Tuesday of the Fourth week in Lent
John 5:1-16
“Do not choose to sin further, otherwise something worse may happen to you.”

After these things, there was a feast day of the Jews, and so Jesus ascended to Jerusalem. Now at Jerusalem is the Pool of Evidence, which in Hebrew is known as the Place of Mercy; it has five porticos. Along these lay a great multitude of the sick, the blind, the lame, and the withered, waiting for the movement of the water.
Now at times an Angel of the Lord would descend into the pool, and so the water was moved. And whoever descended first into the pool, after the motion of the water, he was healed of whatever infirmity held him.
And there was a certain man in that place, having been in his infirmity for thirty-eight years. Then, when Jesus had seen him reclining, and when he realized that he had been afflicted for a long time, he said to him, “Do you want to be healed?” The invalid answered him: “Lord, I do not have any man to put me in the pool, when the water has been stirred. For as I am going, another descends ahead of me.”
Jesus said to him, “Rise, take up your stretcher, and walk.” And immediately the man was healed. And he took up his stretcher and walked.
Now this day was the Sabbath. Therefore, the Jews said to the one who had been healed: “It is the Sabbath. It is not lawful for you to take up your stretcher.”
He answered them, “The one who healed me, he said to me, ‘Take up your stretcher and walk.’ ” Therefore, they questioned him, “Who is that man, who said to you, ‘Take up your bed and walk?’ ” But the one who had been given health did not know who it was. For Jesus had turned aside from the crowd gathered in that place.
Afterwards, Jesus found him in the temple, and he said to him: “Behold, you have been healed. Do not choose to sin further, otherwise something worse may happen to you.”
This man went away, and he reported to the Jews that it was Jesus who had given him health. Because of this, the Jews were persecuting Jesus, for he was doing these things on the Sabbath.
What do the fathers say?
St John CHRYSOSTOM. The feast of Pentecost. Jesus always went up to Jerusalem at the time of the feasts, that it might be seen that He was not an enemy to, but an observer of, the Law. And it gave Him the opportunity of impressing the simple multitude by miracles and teaching: as great numbers used then to collect from the neighbouring towns.
This pool was one among many types of that baptism, which was to purge away sin. First God used water for the cleansing from the filth of the body, and from those defilements, which were not real, but legal, e. g. those from death, or leprosy, and the like. Afterwards infirmities were healed by water, as we read: In these (the porches) lay a great multitude of impotent folk, of blind, halt, withered, waiting for the moving of the water. This was a nearer approximation to the gift of baptism, when not only defilements are cleansed, but sicknesses healed.
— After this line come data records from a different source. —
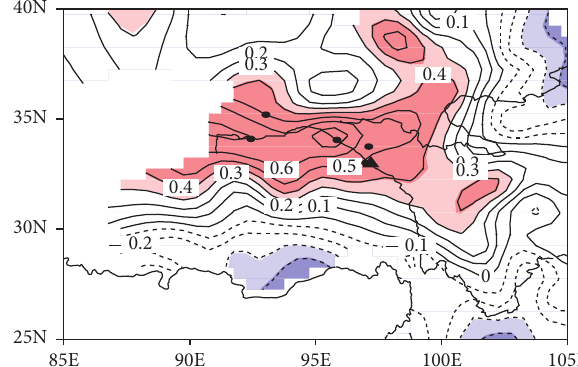
Figure 4: The lag correlation between rainfall and runoff at the Zhimenda station with rainfall leading runoff by 15 days. The dark (light) shading indicates the correlation coefficients significant at the 99% (95%) confidence level. The black circular points represent five meteorological stations that were selected in Section 5. The black triangle represents the Zhimenda station.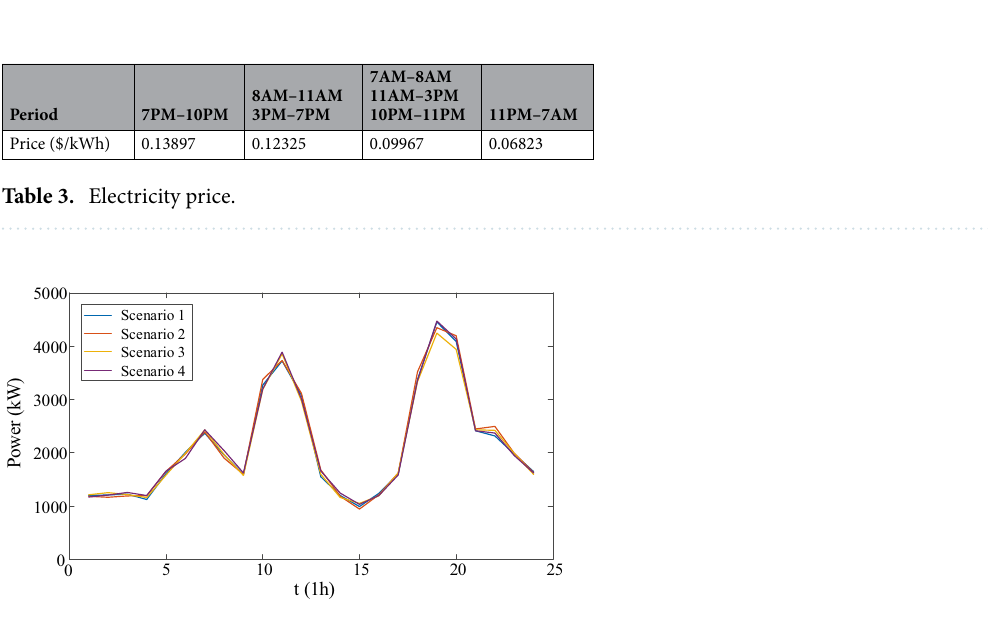
Figure 5. The scenario set of basic electrical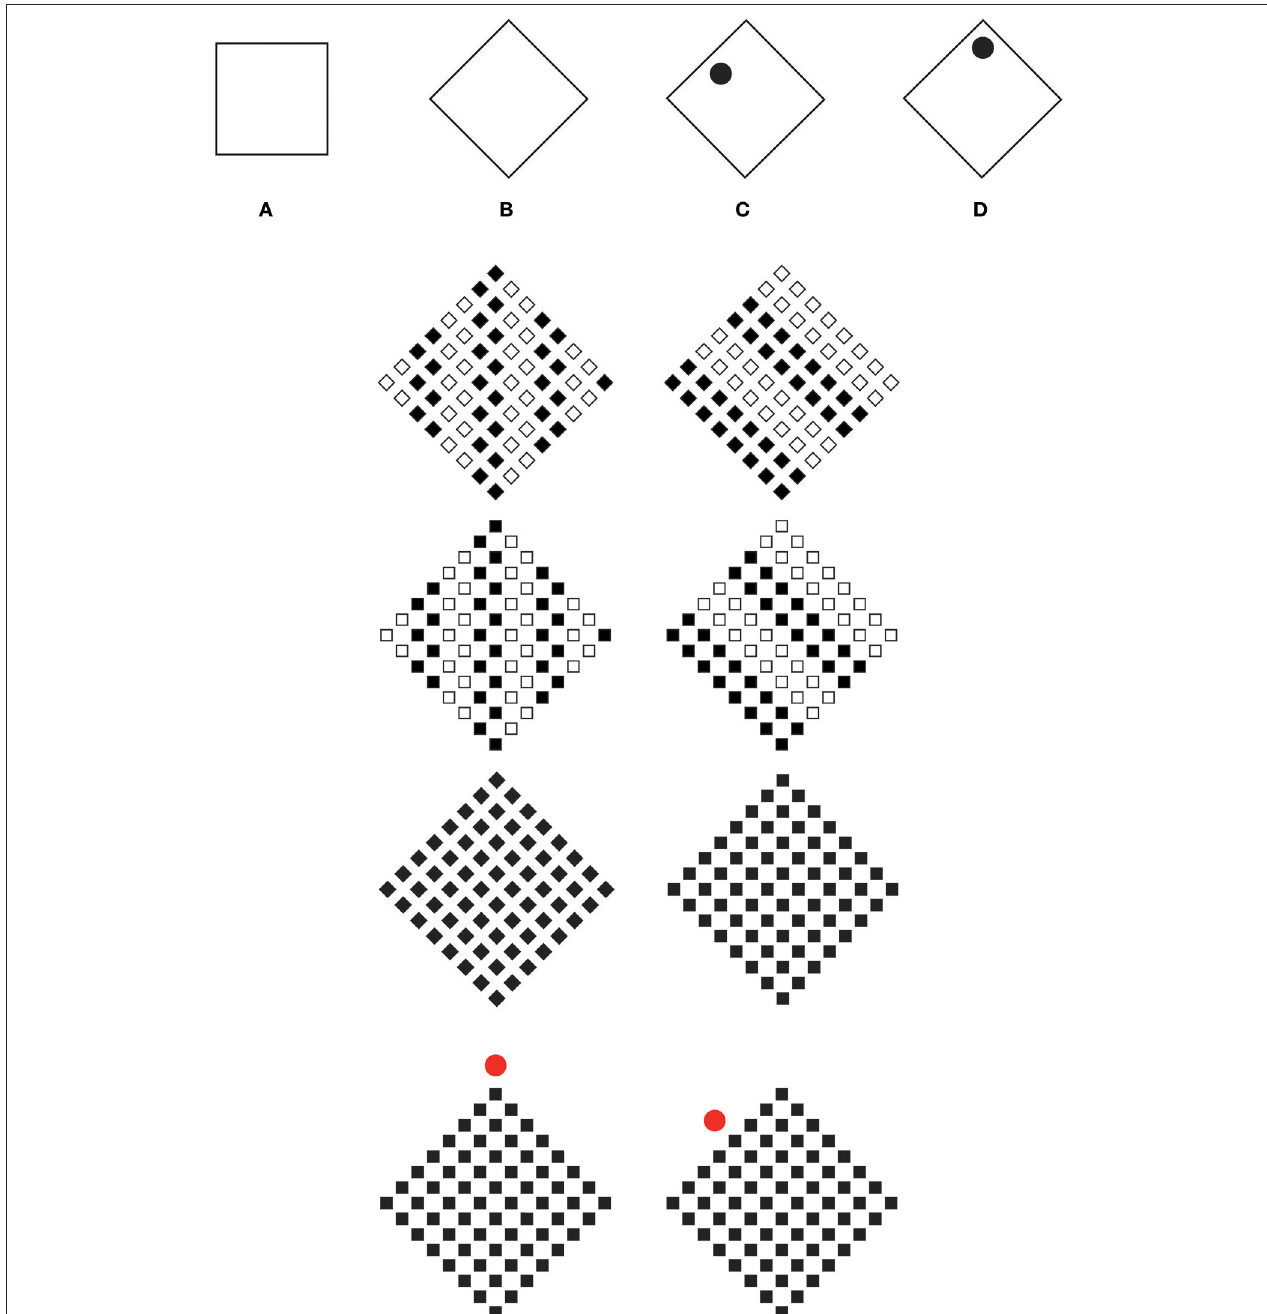
FIGURE 2 | Mach’s square/diamond illusion (A–B). “A rotated square” (C) and “a diamond” (D) .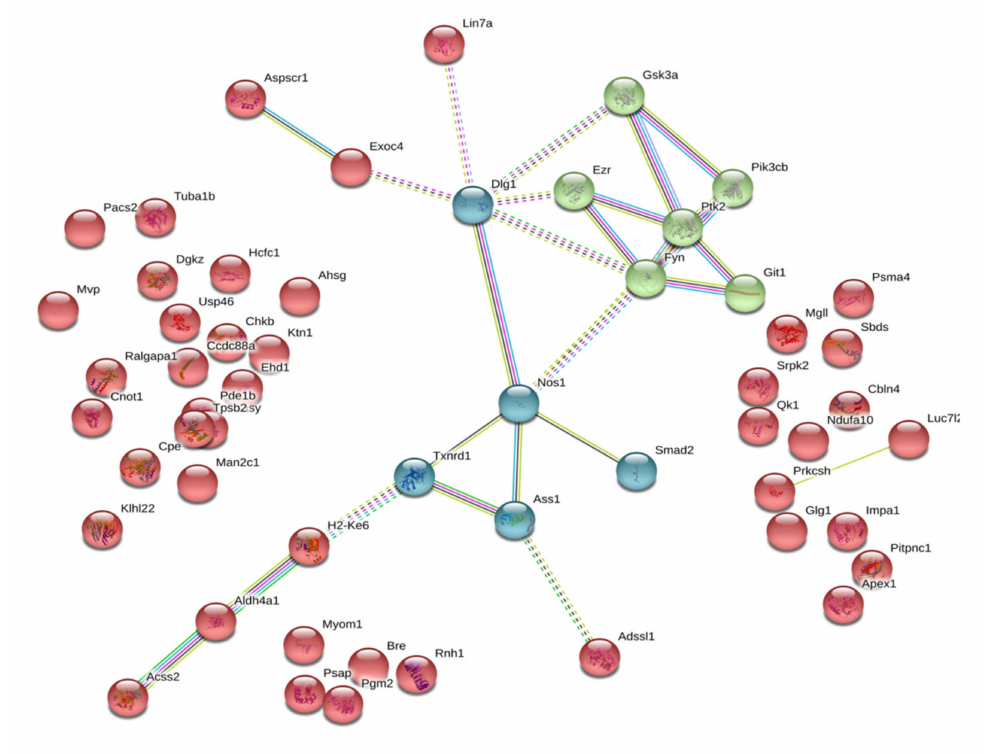
Figure 3. Functional links between control-specific isatin-binding proteins of the mouse brain hemispheres. Line thickness and type (solid or dashed) reflect combined score and evidence suggesting a functional link. Bold lines indicate direct interactions between the identified proteins, annotated in String (v. 11.0 of January 19, 2019). Bold dashed lines show experimentally proven interactions between the identified proteins. Colors indicate di ff erent functional clusterization: red color shows lack of functional interactions, green color designates interaction between structural and regulatory proteins, blue color indicates interaction of proteins involved redox-dependent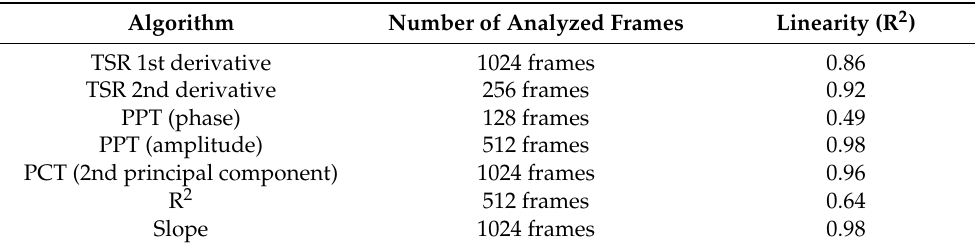
Table 4. Comparison among the different algorithms in terms of the linear correlation between SBC and r.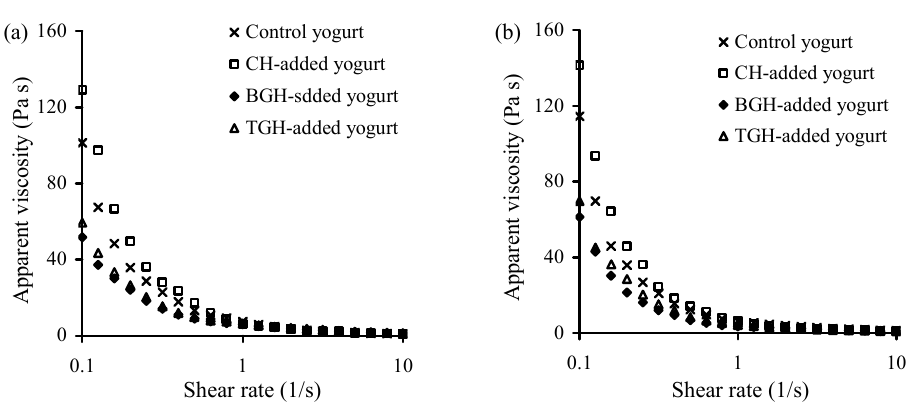
Figure 1. Apparent viscosity of the four yogurt samples stored at 4 ° C for 1 ( a ) or 21 days ( b ).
The water, however, did not heal by virtue of its own natural properties, but by the descent of an Angel: In the same way, in Baptism, water does not act simply as water, but receives first the grace of the Holy Spirit, by means of which it cleanses us from all our sins. For many, then, their infirmities prevented their applying the cure; for it follows, Whosoever then first after the troubling of the water stepped in, was made whole of whatsoever disease he had.
But now every one may attain this blessing, for it is not an Angel who troubles the water, but the Lord of Angels, who works every where. Though the whole world come, grace will not fail, but remains as full as ever; like the sun’s rays which give light all day, and every day, and yet are not spent. The sun’s light is not diminished by this bountiful expenditure: no more is the influence of the Holy Spirit by the largeness of its outpourings.
Behold the richness of the Divine Wisdom. He not only heals, but bids him carry his bed also. This was to show the cure was really miraculous, and not a mere effect of the imagination; for the man’s limbs must have become quite sound and compact, to allow him to take up his bed. The impotent man again did not deride and say, The Angel comes down, and troubles the water, and he only cures one each time; do you, who are a mere man, think that you can do more than an Angel? On the contrary, he heard, believed Him who bade him, and was made whole: And immediately the man was made whole, and took up his bed, and walked.